The Company has entered into long-term service agreements for the maintenance and repair by third parties of many of its combustion-turbine or combined-cycle generating plants. These agreements may be terminated in the event a planned construction project is cancelled. At September 30, 2001, the total estimated commitment for completed and in-process construction
projects was $496 million, and the total estimated commitment if all turbines are purchased as planned is approximately $2,240 million. In April 2001, the Company entered into a long-term power purchase
agreement with Perryville, which expires in December 2022, under which it will receive all the generation output of the Perryville facility for a monthly
reservation charge. The total estimated minimum commitment under this agreement over the life of the agreement is approximately $924 million.

(how much of the income from this was booked?????????????/)

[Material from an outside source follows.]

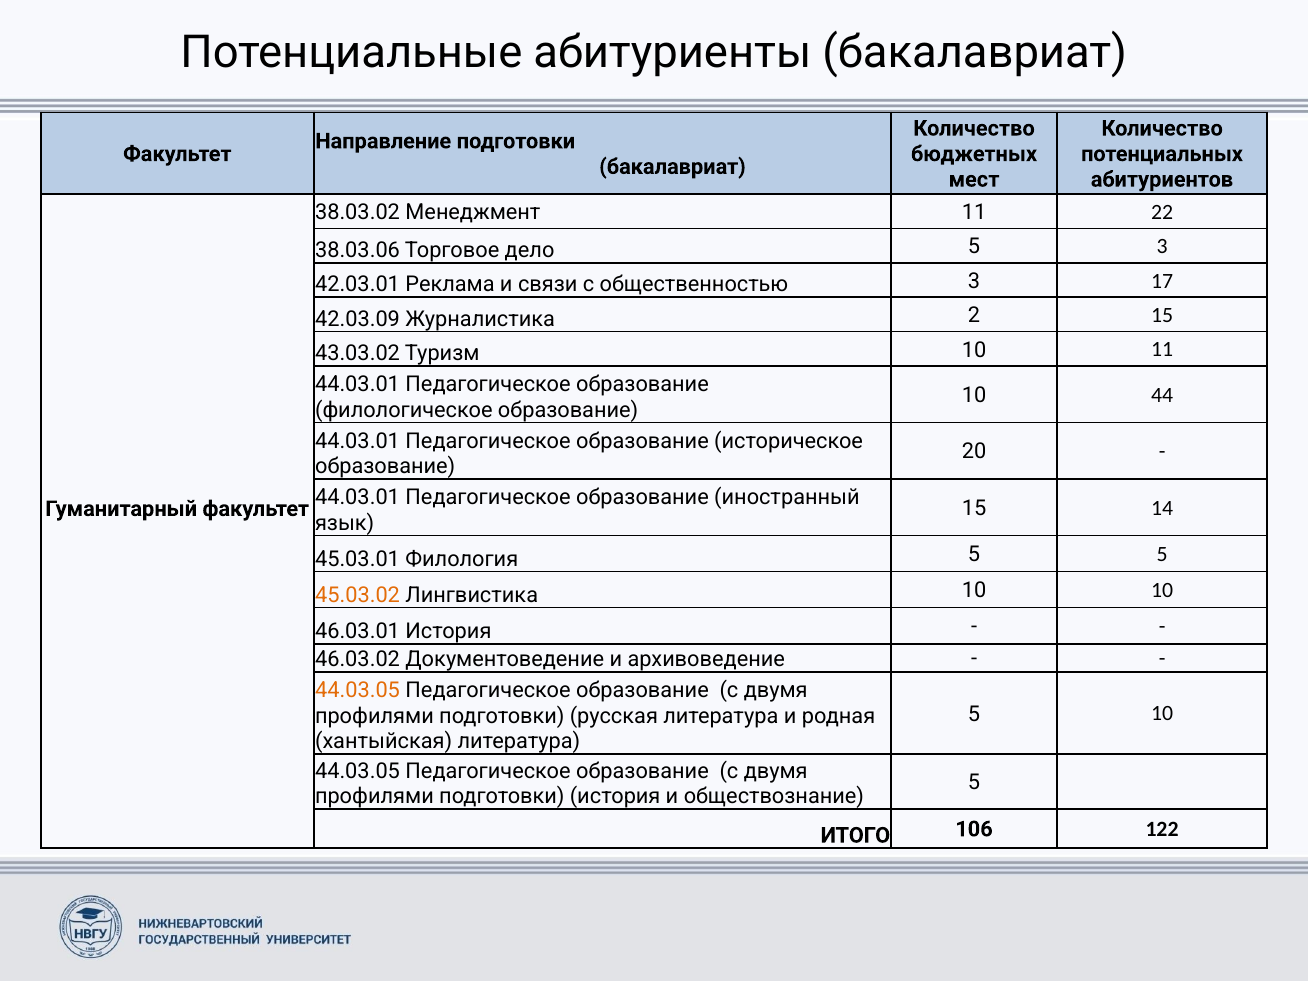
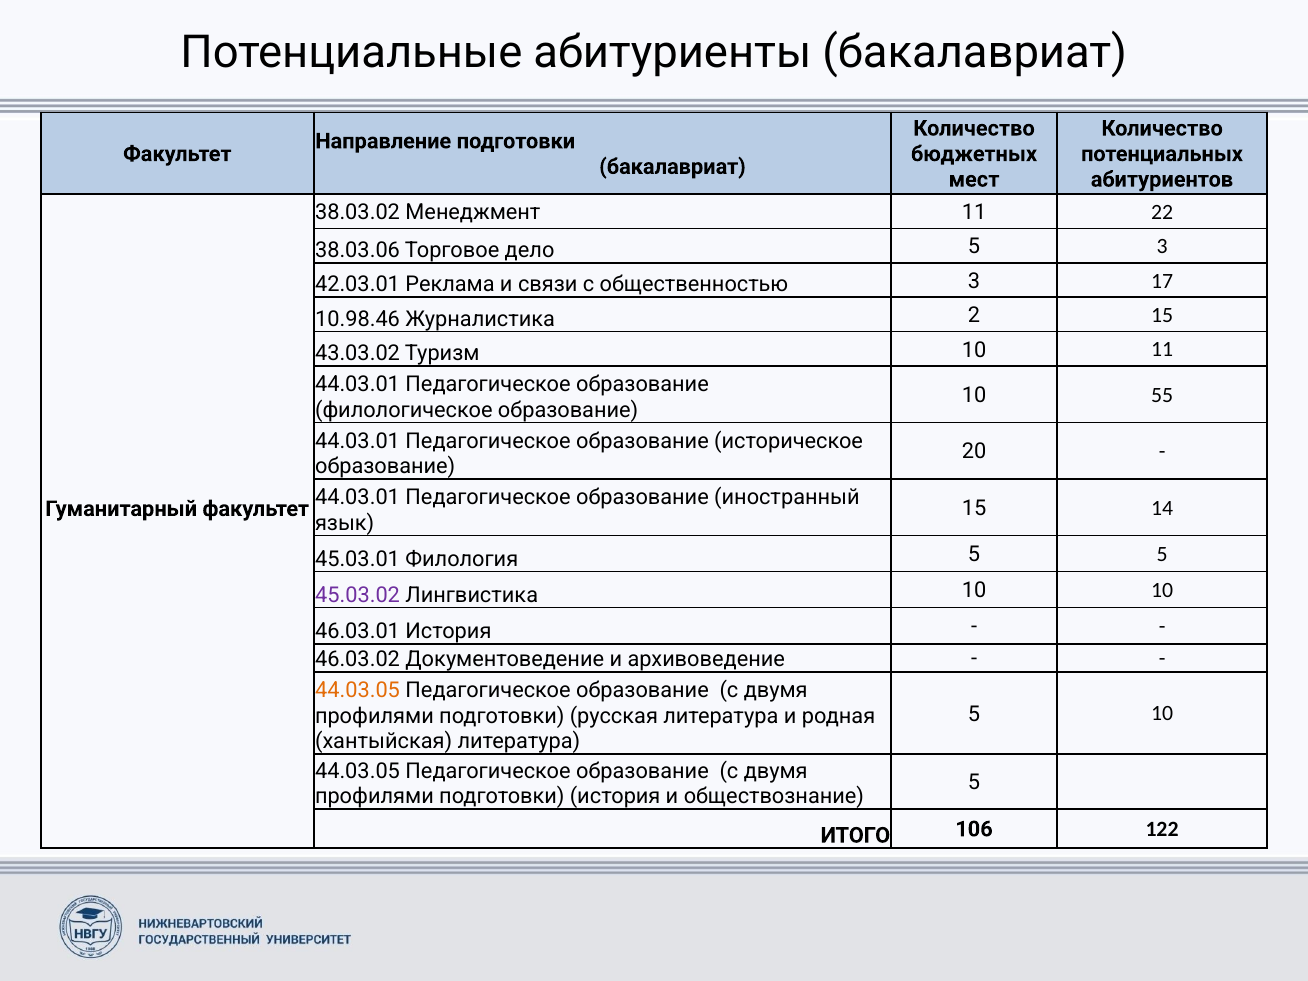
42.03.09: 42.03.09 -> 10.98.46
44: 44 -> 55
45.03.02 colour: orange -> purple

On October 2, 2001, the CPUC and SCE announced a settlement of SCE's filed rate doctrine lawsuit, which is pending in federal district court in Los Angeles. The terms of the proposed settlement provide that SCE will fully repay what the settlement agreement Calls "Procurement Related Liabilities" by the end
of 2003. Although the proposed settlement agreement purports to provide for the payment of all Procurement Related Liabilities, which includes $920 million
owed to the PX and the CAISO (a portion of which is owed to Mirant), there is no specific information about when any particular creditor or class of creditors
can expect repayment. Further, SCE has agreed to work with the CPUC and the California Attorney General in pursuing litigation against energy sellers and to
meet and confer with the CPUC as to all significant strategic and tactical decisions in existing or future litigation, including administrative proceedings. Effective March 1, 2002, CPUC approval is required of any settlement of existing or future litigation, and, if the CPUC rejects a proposed settlement, SCE is required to continue with such litigation.

The impact of the proposed settlement agreement on Mirant remains uncertain, but could include delayed payment, extended litigation, or discriminatory treatment in the repayment process. Mirant is currently analyzing
the proposed settlement agreement and its analysis may indicate that other available remedies are preferable to this settlement proposal. Such remedies may include participation in an effort to file an involuntary bankruptcy petition against SCE. On October 5, 2001, the U.S. District Court for the Central District of California approved the proposed settlement agreement. The
District Court's judgement was temporarily stayed on October 30, 2001 by the 9th Circuit Court of Appeals for a 14-day period while a motion is addressed by the District
Court.

(what a mess)

Be careful with MIR and CPN, there are good reasons why they are selling so cheep.